Woody Allen ritorna al cinema con il fascino degli anni 2o celebrati in tutto il loro charme, Magic in the Moonlight è una commedia romantica tutta giocata sull’amore e la magia. Il grande illusionista cinese Wei Ling Soo, grande mago dell’epoca, non è altri che un inglese altezzoso, Stanley Crawford (Colin Firth), pieno di sè, un personaggio egoico che odia i finti maghi e medium. Stanley si reca in Costa Azzurra nella dimora altolocata dei Catledge per smascherare una giovante affascinante medium Sophie (Emma Stone) che è decisa ad entrare in contatto con il marito defunto della padrona di casa. Stanley suo malgrado si innamorerà perdutamente di Sophie e tutte le sue sicurezze svaniranno. Molti sono gli eventi magici che coinvolgeranno i protagonisti e sconvolgeranno le loro vite.
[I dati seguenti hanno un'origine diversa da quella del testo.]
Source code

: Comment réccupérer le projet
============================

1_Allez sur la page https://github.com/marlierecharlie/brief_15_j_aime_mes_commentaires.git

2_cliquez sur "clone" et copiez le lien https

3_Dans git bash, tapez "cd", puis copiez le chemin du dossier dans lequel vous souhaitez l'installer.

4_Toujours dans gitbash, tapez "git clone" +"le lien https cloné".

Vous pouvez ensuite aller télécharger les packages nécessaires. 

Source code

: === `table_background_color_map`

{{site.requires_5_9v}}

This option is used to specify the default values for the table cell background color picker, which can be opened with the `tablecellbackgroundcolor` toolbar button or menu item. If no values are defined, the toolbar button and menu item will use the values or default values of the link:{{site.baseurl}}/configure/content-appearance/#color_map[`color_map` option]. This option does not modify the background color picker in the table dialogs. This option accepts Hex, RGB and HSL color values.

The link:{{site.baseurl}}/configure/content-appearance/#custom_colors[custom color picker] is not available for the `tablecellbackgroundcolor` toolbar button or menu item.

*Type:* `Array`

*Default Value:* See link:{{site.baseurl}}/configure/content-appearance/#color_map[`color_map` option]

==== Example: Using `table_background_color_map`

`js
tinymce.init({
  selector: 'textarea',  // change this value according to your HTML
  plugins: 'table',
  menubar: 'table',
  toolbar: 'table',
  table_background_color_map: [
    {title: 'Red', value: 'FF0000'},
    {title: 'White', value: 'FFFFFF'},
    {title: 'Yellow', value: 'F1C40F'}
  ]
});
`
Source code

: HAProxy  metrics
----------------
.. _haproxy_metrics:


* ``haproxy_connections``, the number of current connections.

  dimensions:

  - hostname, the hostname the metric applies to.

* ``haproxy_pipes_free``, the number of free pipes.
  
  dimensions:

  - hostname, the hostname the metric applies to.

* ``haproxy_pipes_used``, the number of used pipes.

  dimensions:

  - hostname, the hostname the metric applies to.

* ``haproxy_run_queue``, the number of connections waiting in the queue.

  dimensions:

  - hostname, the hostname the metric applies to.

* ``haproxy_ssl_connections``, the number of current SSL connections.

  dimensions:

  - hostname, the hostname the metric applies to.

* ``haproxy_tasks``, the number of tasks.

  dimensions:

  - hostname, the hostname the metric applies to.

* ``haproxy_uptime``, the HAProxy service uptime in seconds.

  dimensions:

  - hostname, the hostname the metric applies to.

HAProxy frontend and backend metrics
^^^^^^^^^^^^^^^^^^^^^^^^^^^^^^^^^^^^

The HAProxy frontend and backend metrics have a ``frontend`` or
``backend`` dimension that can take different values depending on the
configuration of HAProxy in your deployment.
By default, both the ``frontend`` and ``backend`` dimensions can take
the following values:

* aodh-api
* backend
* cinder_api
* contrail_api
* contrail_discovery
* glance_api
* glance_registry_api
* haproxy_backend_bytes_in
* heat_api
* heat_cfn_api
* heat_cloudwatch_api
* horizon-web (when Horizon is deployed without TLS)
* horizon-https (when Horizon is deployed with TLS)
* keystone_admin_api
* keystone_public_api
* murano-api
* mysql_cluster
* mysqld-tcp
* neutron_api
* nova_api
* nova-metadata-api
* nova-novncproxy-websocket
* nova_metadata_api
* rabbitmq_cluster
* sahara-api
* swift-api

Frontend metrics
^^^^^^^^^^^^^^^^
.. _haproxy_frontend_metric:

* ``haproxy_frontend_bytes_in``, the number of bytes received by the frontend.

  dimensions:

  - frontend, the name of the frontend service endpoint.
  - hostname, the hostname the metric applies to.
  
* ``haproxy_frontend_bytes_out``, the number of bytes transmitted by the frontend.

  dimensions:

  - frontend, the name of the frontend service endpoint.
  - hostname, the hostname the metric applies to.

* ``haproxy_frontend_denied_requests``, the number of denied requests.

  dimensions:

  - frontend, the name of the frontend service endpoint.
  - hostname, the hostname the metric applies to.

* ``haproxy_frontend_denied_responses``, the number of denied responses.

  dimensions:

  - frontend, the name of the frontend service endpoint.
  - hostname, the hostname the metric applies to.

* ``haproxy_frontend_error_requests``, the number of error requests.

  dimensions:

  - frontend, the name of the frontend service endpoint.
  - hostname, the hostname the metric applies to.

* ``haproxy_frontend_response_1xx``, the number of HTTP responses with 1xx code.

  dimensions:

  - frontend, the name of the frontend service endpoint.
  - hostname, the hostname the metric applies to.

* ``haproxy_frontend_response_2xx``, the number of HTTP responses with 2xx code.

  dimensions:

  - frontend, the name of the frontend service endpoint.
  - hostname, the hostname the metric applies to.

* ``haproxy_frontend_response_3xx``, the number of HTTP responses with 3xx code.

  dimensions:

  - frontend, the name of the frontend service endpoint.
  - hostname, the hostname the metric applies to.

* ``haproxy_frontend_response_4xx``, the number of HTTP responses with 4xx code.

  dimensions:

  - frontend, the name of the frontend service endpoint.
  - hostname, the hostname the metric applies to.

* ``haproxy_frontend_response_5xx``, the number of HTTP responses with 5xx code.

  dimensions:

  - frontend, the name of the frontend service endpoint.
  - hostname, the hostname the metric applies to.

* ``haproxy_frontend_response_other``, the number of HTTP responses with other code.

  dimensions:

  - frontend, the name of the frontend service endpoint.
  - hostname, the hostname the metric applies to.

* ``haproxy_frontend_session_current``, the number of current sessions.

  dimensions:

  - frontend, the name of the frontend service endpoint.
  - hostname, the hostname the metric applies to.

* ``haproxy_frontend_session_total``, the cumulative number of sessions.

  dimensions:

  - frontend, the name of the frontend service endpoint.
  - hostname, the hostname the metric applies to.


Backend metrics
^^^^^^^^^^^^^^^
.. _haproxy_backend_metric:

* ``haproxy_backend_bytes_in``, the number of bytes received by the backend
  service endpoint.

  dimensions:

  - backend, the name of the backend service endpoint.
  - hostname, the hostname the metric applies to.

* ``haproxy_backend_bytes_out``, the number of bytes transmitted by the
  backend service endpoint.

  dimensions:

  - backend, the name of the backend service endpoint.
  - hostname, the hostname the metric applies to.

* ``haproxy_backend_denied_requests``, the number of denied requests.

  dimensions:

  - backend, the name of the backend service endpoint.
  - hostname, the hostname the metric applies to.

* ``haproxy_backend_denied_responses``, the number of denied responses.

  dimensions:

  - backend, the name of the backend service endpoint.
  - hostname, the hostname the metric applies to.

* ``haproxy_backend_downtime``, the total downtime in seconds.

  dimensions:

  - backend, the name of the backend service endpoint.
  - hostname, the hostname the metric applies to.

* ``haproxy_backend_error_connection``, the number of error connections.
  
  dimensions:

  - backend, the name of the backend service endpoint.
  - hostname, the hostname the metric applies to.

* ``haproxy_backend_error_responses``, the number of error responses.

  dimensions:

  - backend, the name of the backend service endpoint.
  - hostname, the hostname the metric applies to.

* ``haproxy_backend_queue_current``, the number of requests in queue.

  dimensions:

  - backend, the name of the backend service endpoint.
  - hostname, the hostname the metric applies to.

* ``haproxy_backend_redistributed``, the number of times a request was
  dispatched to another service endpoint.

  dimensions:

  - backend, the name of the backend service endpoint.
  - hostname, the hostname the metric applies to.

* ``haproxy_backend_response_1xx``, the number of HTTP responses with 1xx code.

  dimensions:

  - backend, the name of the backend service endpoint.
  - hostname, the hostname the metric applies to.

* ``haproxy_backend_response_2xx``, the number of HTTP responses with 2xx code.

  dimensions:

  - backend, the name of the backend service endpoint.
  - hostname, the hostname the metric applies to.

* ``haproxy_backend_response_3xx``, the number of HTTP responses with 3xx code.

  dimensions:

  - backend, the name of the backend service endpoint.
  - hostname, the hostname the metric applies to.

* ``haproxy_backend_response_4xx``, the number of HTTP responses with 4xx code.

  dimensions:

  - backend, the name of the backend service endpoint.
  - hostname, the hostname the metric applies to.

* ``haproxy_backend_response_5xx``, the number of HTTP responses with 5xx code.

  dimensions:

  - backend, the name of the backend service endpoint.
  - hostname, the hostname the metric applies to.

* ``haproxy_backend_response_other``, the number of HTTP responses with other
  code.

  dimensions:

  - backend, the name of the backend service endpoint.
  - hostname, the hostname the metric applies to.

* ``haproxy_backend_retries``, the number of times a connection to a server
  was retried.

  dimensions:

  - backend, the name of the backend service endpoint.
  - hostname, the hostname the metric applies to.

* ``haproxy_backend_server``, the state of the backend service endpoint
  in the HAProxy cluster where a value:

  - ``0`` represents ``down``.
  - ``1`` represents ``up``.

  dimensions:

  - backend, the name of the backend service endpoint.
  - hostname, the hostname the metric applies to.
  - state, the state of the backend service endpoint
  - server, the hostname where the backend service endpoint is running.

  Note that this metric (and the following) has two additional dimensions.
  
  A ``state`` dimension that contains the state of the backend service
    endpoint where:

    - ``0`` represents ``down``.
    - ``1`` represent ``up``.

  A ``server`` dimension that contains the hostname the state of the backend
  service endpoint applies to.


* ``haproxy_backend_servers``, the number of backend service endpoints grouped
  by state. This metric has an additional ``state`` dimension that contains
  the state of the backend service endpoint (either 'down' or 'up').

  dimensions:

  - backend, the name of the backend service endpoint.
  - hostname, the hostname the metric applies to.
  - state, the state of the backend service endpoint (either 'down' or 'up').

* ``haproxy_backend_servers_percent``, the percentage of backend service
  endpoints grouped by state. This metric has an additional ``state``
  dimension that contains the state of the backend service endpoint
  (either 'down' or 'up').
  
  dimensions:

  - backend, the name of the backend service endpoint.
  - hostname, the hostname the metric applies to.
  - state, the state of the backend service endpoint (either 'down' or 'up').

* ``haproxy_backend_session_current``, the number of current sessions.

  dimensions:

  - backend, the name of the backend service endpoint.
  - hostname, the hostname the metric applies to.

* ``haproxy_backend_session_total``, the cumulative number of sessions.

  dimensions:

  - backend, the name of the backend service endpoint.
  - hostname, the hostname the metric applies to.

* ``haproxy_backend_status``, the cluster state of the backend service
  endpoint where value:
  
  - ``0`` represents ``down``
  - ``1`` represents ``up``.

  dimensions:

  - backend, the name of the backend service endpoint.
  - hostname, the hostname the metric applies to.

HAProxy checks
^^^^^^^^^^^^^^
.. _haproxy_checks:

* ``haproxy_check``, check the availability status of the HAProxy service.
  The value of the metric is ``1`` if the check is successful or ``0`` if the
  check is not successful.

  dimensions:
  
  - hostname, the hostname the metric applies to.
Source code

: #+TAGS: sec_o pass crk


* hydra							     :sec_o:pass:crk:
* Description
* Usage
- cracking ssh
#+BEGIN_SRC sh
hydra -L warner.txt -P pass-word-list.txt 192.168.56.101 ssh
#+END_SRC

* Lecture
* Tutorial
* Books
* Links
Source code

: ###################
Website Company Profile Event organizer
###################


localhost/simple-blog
Spesso nel cinema di Woody Allen è stato dato spazio alla magia e all’illusione (Brodway, Midnight in Paris, La rosa purpurea del Cairo); negli anni 20 i maghi trovavano nel pubblico forti consensi e le sedute spiritiche erano all’ordine del giorno. Houdini smascherava i lestofanti che cercavano di raggirare gli ignoranti con la magia, ed era un mago fortemente convinto dell’esistenza dell’al di là. Stanley non ha le stesse credenze, ambizioso, narciso, cinico crede solo in se stesso e questo lo porta ad accettare la sfida di smascherare la giovane medium Sophie che legge la mente sfuggendo a ogni controllo razionale. Il ritorno agli anni 20, come già in Midnight in Paris, continua ad affascinare per una fotografia impeccabile fatta di molta luce bianca dove si muove leggiadra Emma Stone. Una scrittura molto pulita per una storia coinvolgente dove la magia è vita, ma la vera magia nel mondo alleniano è l’amore, che rende tutto possibile e scavalca i confini dell’immaginario. Una musica fatta di atmosfere, costumi ricercati che riportano lo spettatore al fasto dell’epoca, una storia molto romantica dove l’ateo Allen crolla e abbandona parte delle sue convinzioni.
Piccole trovate geniali, candele che si sollevano, guizzi umoristici di livello (anche il Vaticano è un falso) per una storia molto sentimentale che porta il regista ottantenne a un livello alto di regia, miscelando con sapienza la vita alla magia, dove tutto si consuma tra coppe di champagne e note jazz.